To do: In the rows below, reproduce the lines from the one containing "и можете да" through the end of the rows, inclusive, substituting "Червено" for "Синьо" and leaving all other text unaltered.

[Page-level text extractions]

◆ ◆ ◆ ◆ ◆

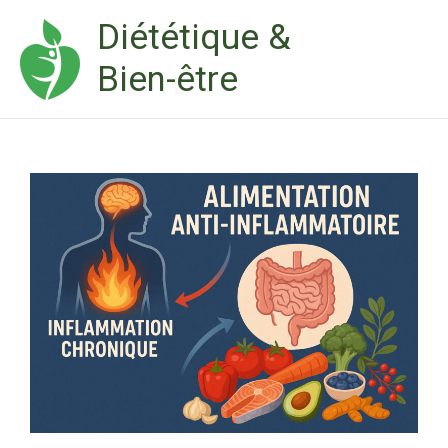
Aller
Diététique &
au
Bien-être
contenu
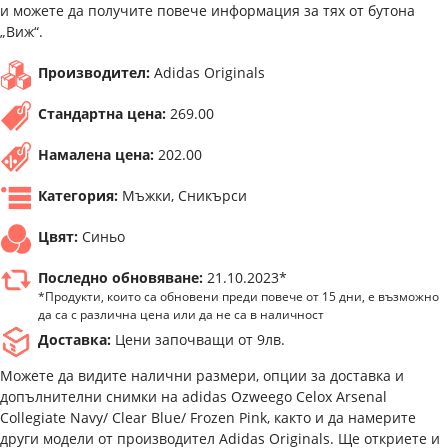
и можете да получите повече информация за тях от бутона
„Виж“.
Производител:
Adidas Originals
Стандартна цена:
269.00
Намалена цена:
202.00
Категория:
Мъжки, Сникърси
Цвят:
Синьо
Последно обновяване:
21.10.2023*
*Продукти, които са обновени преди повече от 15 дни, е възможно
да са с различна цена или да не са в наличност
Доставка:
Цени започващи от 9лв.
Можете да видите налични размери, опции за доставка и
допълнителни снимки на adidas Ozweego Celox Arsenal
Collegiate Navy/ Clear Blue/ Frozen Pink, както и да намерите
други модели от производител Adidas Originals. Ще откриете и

◆ ◆ ◆ ◆ ◆

Response for this exercise:
и можете да получите повече информация за тях от бутона
„Виж“.
Производител:
Adidas Originals
Стандартна цена:
269.00
Намалена цена:
202.00
Категория:
Мъжки, Сникърси
Цвят:
Червено
Последно обновяване:
21.10.2023*
*Продукти, които са обновени преди повече от 15 дни, е възможно
да са с различна цена или да не са в наличност
Доставка:
Цени започващи от 9лв.
Можете да видите налични размери, опции за доставка и
допълнителни снимки на adidas Ozweego Celox Arsenal
Collegiate Navy/ Clear Blue/ Frozen Pink, както и да намерите
други модели от производител Adidas Originals. Ще откриете и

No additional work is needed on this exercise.